Shuttle Columbia lifts off from Pad 39B at Kennedy Space Center, Nov. 19, 1996. (NASA)
As flight engineer, I sat just beneath the flight deck’s overhead windows, Windows 7 and 8. At liftoff, I used my kneeboard mirror to look over my shoulder and down into the flame trench. I caught a shocking glimpse of the three main engines hurling tons of steam and water across the pad. Then a white-hot burst of light lit up the firebrick trench as the boosters ignited. I was only too happy to avert my gaze from the violence outside and get my eyes back on the CRTs on the instrument panel. My job was to confirm, at liftoff, that the flight software had moded over to “Ops 102,” first stage. I confirmed that indication on the screen and called”102-102,” but I’m afraid it came out a bit garbled from the jolt of liftoff and the excitement of seeing our 4.5-million-pound ship leap from the mobile launch platform. We were committed!

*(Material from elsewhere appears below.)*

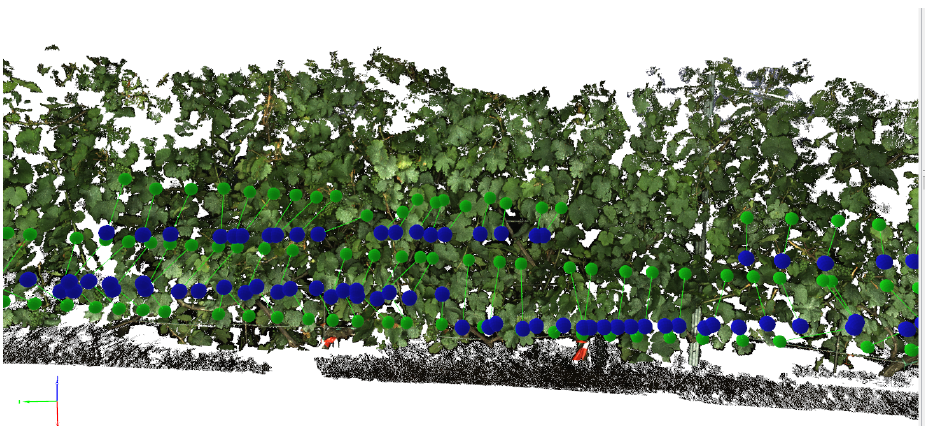
Figure 6. Part of the reconstructed SMPH grapevine row (25 m). The dark background is clearly visible. Blue spheres indicate initial GPS positions of the cameras. Green spheres indicate final camera positions corrected during bundle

Columbia rides her SRBs and main engines about 90 seconds into flight.
In the tracking camera shot above, note the flames recirculating about the base of the external tank. We were at about 2.5 g’s at this point, heading toward a booster burnout altitude of about 30 miles, at nearly 3000 mph. The mid-afternoon sun lights the orbiter as we head east into our 28.5-degree inclination orbit.

Columbia’s left solid rocket booster separates from the external tank. 16mm film frame from the ET umbilical well camera. (NASA)
During Columbia’s launch, a 16mm film camera captured solid rocket booster separation and external tank separation. This frame shows the left SRB peeling up and away from the external tank amid a white plume of exhaust from the nose separation motors. Inside the flight deck, we had just seen a brilliant flash from the ignition of those same motors, and a loud “CRACK!” as explosive bolts severed the structural links between booster and tank. Our ride instantly became smoother as Columbia powered ahead on the thrust of its liquid-fueled, space shuttle main engines. Acceleration had dropped back to just over 1 g, 2 minutes into the flight.